To optimize our models, we tweak their settings, known as hyperparameters. This process is akin to fine-tuning an instrument to ensure it plays the perfect note.


In [None]:
from sklearn.model_selection import RandomizedSearchCV
import numpy as np

# Reduce the number of iterations and cross-validation folds
n_iter_search = 5
cv_folds = 3

# Simplify the models - example for Random Forest
rf_param_grid = {
    'n_estimators': [50, 100],  # reduced number of trees
    'max_depth': [10, None],  # fewer options
    'min_samples_split': [2, 5]
}

# Initialize the RandomizedSearchCV object for Random Forest with fewer iterations and folds
random_search_rf = RandomizedSearchCV(
    RandomForestClassifier(), 
    param_distributions=rf_param_grid, 
    n_iter=n_iter_search, 
    cv=cv_folds, 
    n_jobs=-1, 
    random_state=42
)
random_search_rf.fit(train_data.drop(['Class'], axis=1), train_data['Class'])
best_params_rf = random_search_rf.best_params_

# RandomizedSearchCV for Decision Tree
dt_param_grid = {
    'max_depth': [10, 20, 30],
    'min_samples_leaf': [1, 2, 4]
}
random_search_dt = RandomizedSearchCV(
    DecisionTreeClassifier(), 
    param_distributions=dt_param_grid, 
    n_iter=n_iter_search, 
    cv=cv_folds, 
    random_state=42
)
random_search_dt.fit(train_data.drop(['Class'], axis=1), train_data['Class'])
best_params_dt = random_search_dt.best_params_

# RandomizedSearchCV for SVM
# Using an extremely small subset of the data
subset_size = 50  # Very small subset for extremely quick execution
train_subset = train_data.sample(n=subset_size, random_state=42)
# Simplified RandomizedSearchCV for SVM
random_search_svm = RandomizedSearchCV(
    SVC(), 
    param_distributions={'C': [1], 'kernel': ['linear']},  # Minimal hyperparameter space
    n_iter=1,  # Only one iteration
    cv=2,  # Reduced to 2-fold cross-validation
    n_jobs=1,  # Limit the number of jobs to 1 for a quick run
    random_state=42,
    verbose=0  # No verbosity
)
random_search_svm.fit(train_subset.drop(['Class'], axis=1), train_subset['Class'])
best_params_svm = random_search_svm.best_params_

# RandomizedSearchCV for Neural Network
# Using a very small subset of the data
subset_size = 50  # Extremely small subset for quick execution
train_subset = train_data.sample(n=subset_size, random_state=42)

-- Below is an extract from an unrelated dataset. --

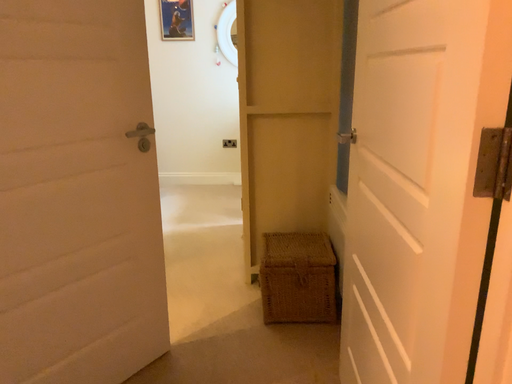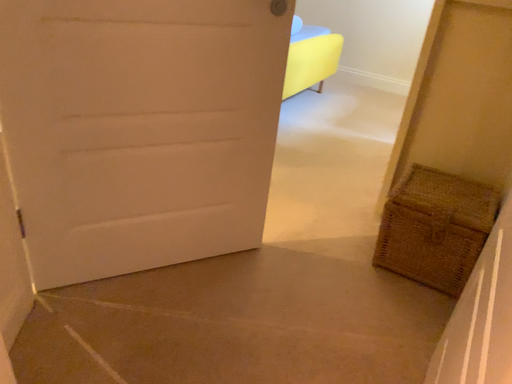
Question: How did the camera likely rotate when shooting the video?

Choices:
 (A) rotated left
 (B) rotated right

Answer: (A)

# Simplified parameter grid for Neural Network
nn_param_grid = {
    'hidden_layer_sizes': [(50,)],  # Smaller network
    'activation': ['relu'],  # One activation function
    'solver': ['adam'],  # One solver
    'max_iter': [100]  # Fewer iterations
}

# RandomizedSearchCV for Neural Network with simplified settings
random_search_nn = RandomizedSearchCV(
    MLPClassifier(), 
    nn_param_grid, 
    n_iter=2,  # Fewer iterations
    cv=2,  # Reduced cross-validation
    n_jobs=1,  # Using single job for faster execution in limited environments
    random_state=42,
    verbose=0
)
random_search_nn.fit(train_subset.drop(['Class'], axis=1), train_subset['Class'])
best_params_nn = random_search_nn.best_params_

# Print the best parameters for all models
print("Best parameters for Random Forest:", best_params_rf)
print("Best parameters for Decision Tree:", best_params_dt)
print("Best parameters for SVM:", best_params_svm)
print("Best parameters for Neural Network:", best_params_nn)

# Now we can print or use the best_params_rf, best_params_svm, and best_params_nn for the best-found parameters

Using `GridSearchCV`, we systematically work through multiple combinations of parameter tunes, cross-validating as we go to determine which tune gives the best performance.

By the end of these steps, we will have trained four different models and optimized their hyperparameters for best performance. This careful tuning is what sets the stage for the final step: evaluating these models to select the ultimate candidate for our driving behavior prediction task.